Thursday, 7 March 2013

7th March 1813: General Acland writes one of his final letters to General Maitland from Wakefield

Wakefield 7th March 1813.

My dear Sir.

The Reports receiv’d this day are most satisfactory I copy Raynes’s as the most intelligent, & confirming what I wrote to you about the arms on the 1st Inst.

This part of the country remains perfectly tranquil, I have not heard of the least disorder or outrage of any description.

I am inform’d by Mr. Scott from the depositions of persons who have been before him, that it appears as soon as the offenders were found guilty at York, those concern’d in Arms stealing, thought proper to get them out of the way by any means in their power—the Arms taken Clifton &c were thrown into Kirklees Mill Dam—

From every enquiry I have made, I cannot learn that there ever was a Depot of Arms in a greater number than half a dozen or Eight stand in a place —

Brigade Major Bullen return’d this day from a visit to Colonel Fletcher at Bolton — both Col. F. & Mr. Hulton state that part of the Country to be perfectly quiet — the Colonel says no persons have been to him to take the oath of Allegiance, but several from the neighbourhood of Chowbent, Worsley & Bolton have been to the other Magistrates & some few to Dr. Drake at Rochdale—

Mr. Ratcliffe set out on his Tour the beginning of next month, he is quite comfortable without his Guard & tells Bullen he is satisfied it will be a good measure to remove the Troops.

> **Set of tasks**:
1 > Copy the 1813 letter from "Thursday, 7 March" through "the 1st Inst.", replacing "Wakefield" with "Leeds".
2 > According to the 1813 letter, where were the arms taken at Clifton thrown?
The data that comes next is not needed.

> **Exercise data**:
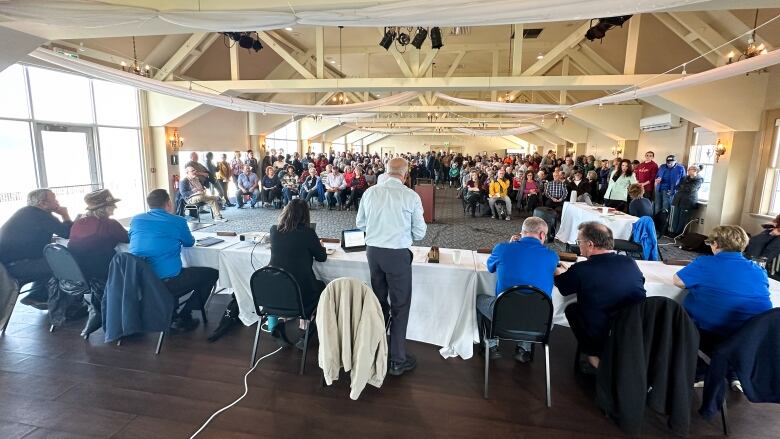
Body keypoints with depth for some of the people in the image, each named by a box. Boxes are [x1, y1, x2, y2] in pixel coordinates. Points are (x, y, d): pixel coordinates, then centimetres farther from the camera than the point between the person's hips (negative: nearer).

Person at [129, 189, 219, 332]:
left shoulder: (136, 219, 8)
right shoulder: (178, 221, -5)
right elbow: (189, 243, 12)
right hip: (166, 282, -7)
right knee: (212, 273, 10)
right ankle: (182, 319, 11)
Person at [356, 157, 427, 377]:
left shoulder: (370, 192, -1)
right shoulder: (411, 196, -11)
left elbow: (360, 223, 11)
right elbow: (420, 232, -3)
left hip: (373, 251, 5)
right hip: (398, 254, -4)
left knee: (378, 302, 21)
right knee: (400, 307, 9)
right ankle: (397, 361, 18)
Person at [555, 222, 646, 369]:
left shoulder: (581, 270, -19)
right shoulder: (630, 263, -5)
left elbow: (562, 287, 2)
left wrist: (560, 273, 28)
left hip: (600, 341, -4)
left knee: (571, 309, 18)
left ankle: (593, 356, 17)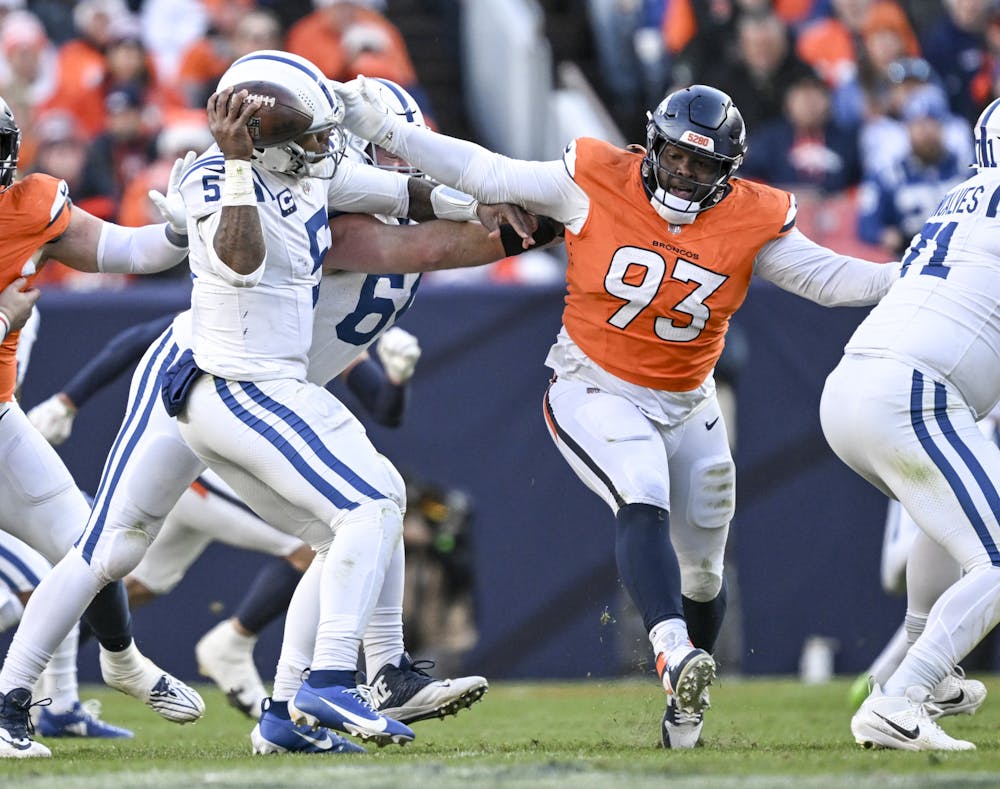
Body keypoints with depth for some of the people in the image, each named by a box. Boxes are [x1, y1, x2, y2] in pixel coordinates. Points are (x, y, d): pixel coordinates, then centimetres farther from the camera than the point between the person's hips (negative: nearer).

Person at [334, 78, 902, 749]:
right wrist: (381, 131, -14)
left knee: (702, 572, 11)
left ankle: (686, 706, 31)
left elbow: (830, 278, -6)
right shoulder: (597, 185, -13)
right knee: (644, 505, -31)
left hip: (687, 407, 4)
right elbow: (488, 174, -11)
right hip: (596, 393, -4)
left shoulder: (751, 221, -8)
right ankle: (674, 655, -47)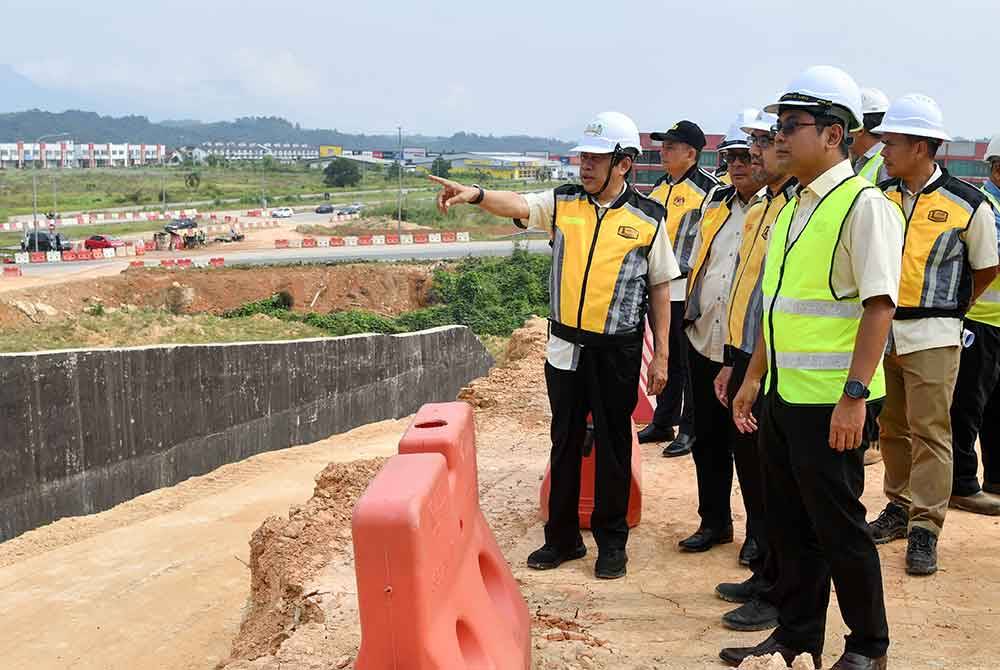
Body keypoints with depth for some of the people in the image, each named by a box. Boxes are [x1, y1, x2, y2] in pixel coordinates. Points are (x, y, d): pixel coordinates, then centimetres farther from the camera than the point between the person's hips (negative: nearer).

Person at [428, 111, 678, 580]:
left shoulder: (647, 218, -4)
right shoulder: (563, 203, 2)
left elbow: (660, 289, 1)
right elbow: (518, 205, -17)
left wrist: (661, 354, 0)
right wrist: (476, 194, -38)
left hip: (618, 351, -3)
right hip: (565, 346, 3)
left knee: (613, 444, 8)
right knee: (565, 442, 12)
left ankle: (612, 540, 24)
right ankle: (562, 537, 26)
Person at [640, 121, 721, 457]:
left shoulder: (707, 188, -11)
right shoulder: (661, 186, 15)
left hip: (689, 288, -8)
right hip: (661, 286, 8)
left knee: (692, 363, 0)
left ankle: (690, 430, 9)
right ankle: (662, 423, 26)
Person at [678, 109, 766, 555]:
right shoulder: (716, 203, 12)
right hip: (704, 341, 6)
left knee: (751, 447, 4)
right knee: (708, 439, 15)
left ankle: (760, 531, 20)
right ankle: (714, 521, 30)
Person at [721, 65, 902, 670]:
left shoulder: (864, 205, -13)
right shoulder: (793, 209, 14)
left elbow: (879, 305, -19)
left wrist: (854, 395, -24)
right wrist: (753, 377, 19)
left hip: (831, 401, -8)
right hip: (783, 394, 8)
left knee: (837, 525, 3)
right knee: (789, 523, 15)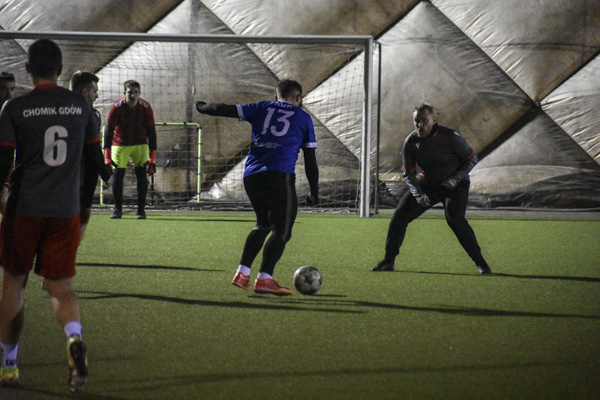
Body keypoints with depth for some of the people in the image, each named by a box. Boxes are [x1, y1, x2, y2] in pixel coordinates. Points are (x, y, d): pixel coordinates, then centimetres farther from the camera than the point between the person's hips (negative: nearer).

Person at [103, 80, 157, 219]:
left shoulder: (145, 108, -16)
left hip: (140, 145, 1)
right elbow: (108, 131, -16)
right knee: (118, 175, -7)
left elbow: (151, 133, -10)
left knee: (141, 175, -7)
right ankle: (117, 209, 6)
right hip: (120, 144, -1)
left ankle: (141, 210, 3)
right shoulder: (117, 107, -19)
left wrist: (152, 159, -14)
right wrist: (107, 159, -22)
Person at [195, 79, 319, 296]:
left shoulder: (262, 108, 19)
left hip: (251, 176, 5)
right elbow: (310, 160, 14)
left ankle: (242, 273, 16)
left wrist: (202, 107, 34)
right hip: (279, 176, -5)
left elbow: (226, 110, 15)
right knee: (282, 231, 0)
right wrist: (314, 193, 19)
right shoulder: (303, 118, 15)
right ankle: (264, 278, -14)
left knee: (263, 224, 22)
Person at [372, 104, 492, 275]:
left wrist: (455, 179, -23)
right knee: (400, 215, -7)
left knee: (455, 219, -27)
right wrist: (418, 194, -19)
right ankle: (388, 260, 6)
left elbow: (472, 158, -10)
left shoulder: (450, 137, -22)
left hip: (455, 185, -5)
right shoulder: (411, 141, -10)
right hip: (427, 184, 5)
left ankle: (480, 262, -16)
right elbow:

> **List of answers**:
1 >
Thursday, 7 March 2013

7th March 1813: General Acland writes one of his final letters to General Maitland from Leeds

Leeds 7th March 1813.

My dear Sir.

The Reports receiv’d this day are most satisfactory I copy Raynes’s as the most intelligent, & confirming what I wrote to you about the arms on the 1st Inst.

2 > Into Kirklees Mill Dam.